КАК ОНА ПОЯВИЛАСЬ НА КАРТЕ - ПРЕСЛОВУТАЯ «КРАСНАЯ ЛИНИЯ»?

        Из-за неё пролилось немало  крови, китайской и русской, на острове Даманский. Когда 14-го ноября 1860-го года в  северной столице Цинской империи был подписан Пекинский трактат о границе между Россией и Китаем, военный дипломат  генерал-майор Николай Павлович Игнатьев, тогда еще не граф, подписавший договор от имени нашей страны, как мог, противился такому прохождению государственного рубежа.

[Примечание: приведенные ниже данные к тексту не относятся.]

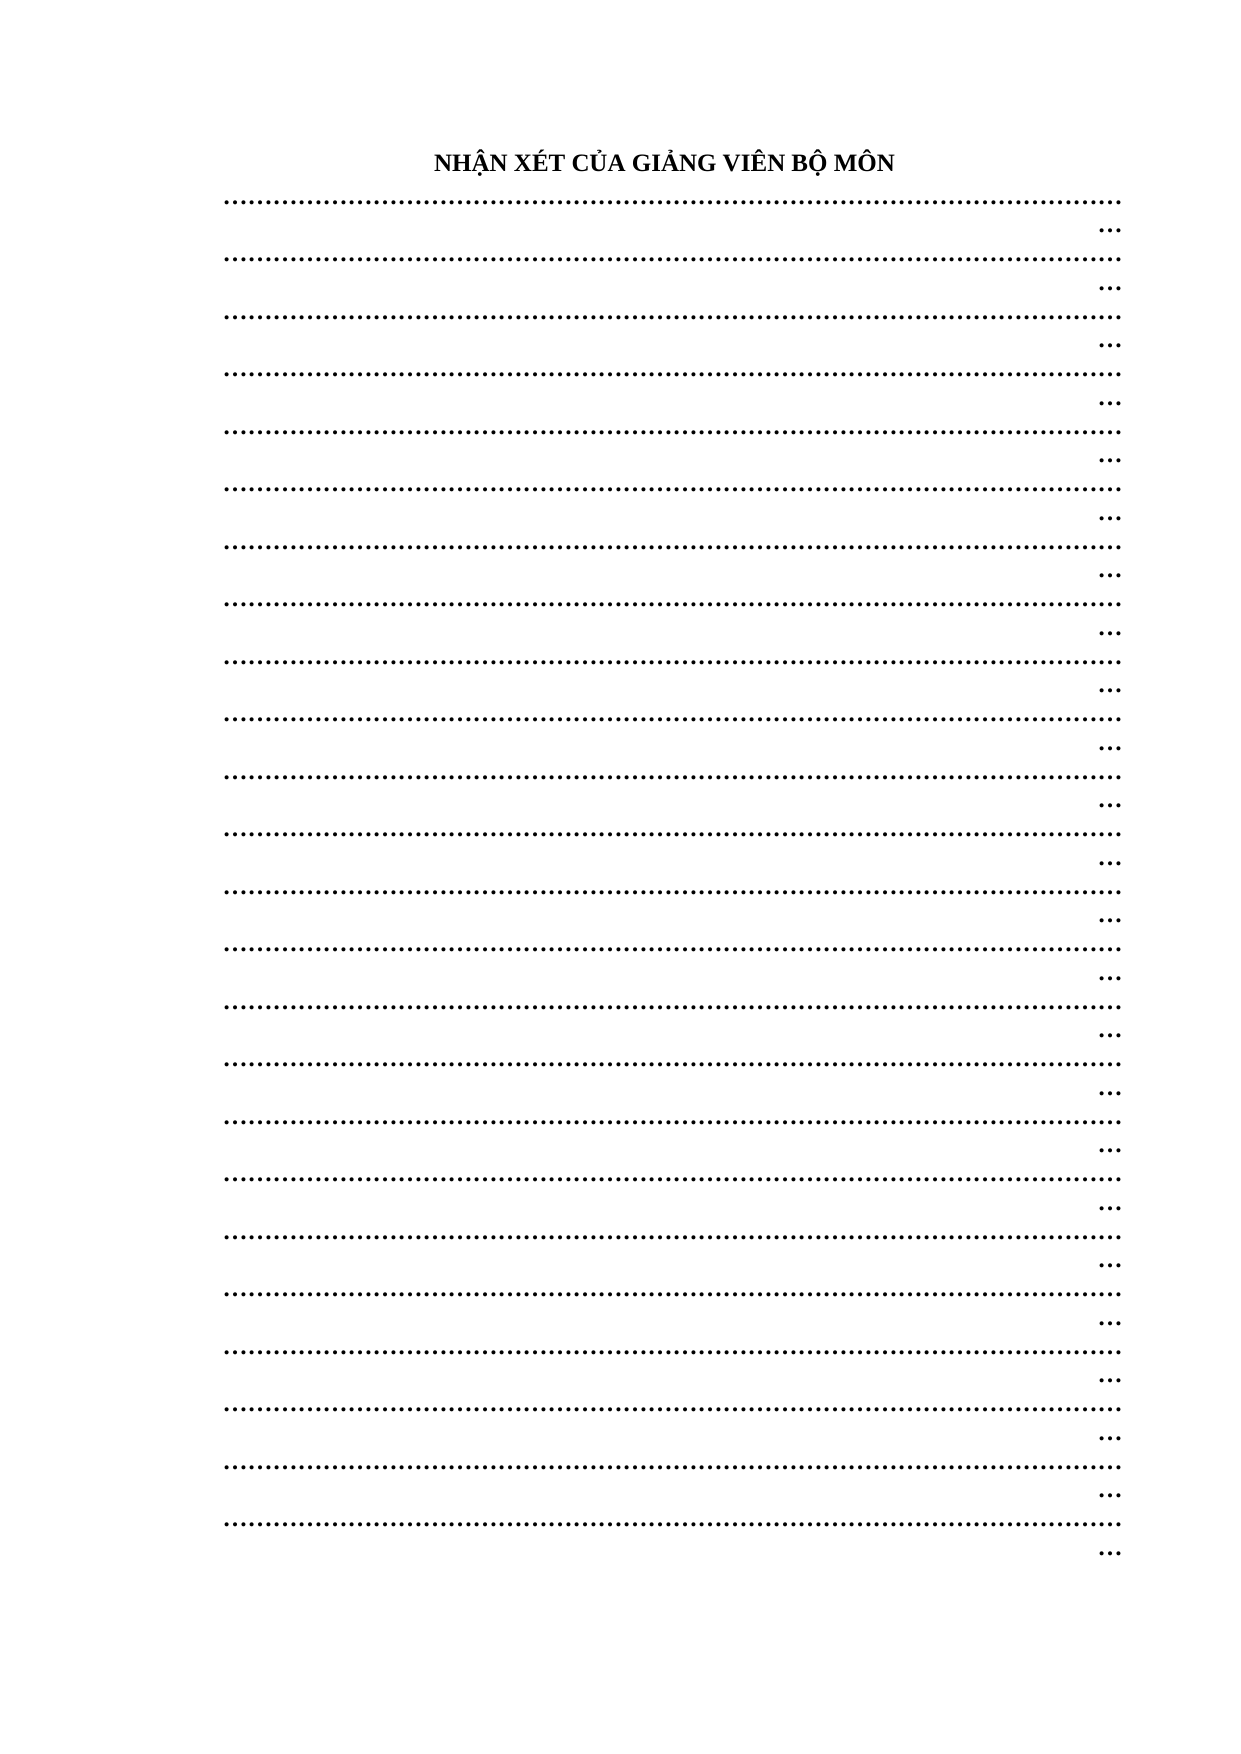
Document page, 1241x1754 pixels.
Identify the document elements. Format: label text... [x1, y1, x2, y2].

        Но ему пришлось уступить настоятельным просьбам богдыханского правительства.  Впрочем, я еще вернусь к  этому повороту событий несколькими абзацами ниже в сегодняшних  наших записках.

        А покамест, давайте вернемся на четыре года назад,  в пятьдесят шестой, когда еще шла так называемая Восточная  (для России – Крымская) война. Она развернулась на двух театрах: Западном и Восточном. Последний остаётся менее известным и в наше время.   Как будто бы его и вовсе не существовало. А между тем он был – этот Восточный ТВД, на котором главные наши противники, англо-французы, потерпели позорнейшее поражение. В Авачинской губе на Камчатке и в бухте  Де Кастри в Татарском проливе.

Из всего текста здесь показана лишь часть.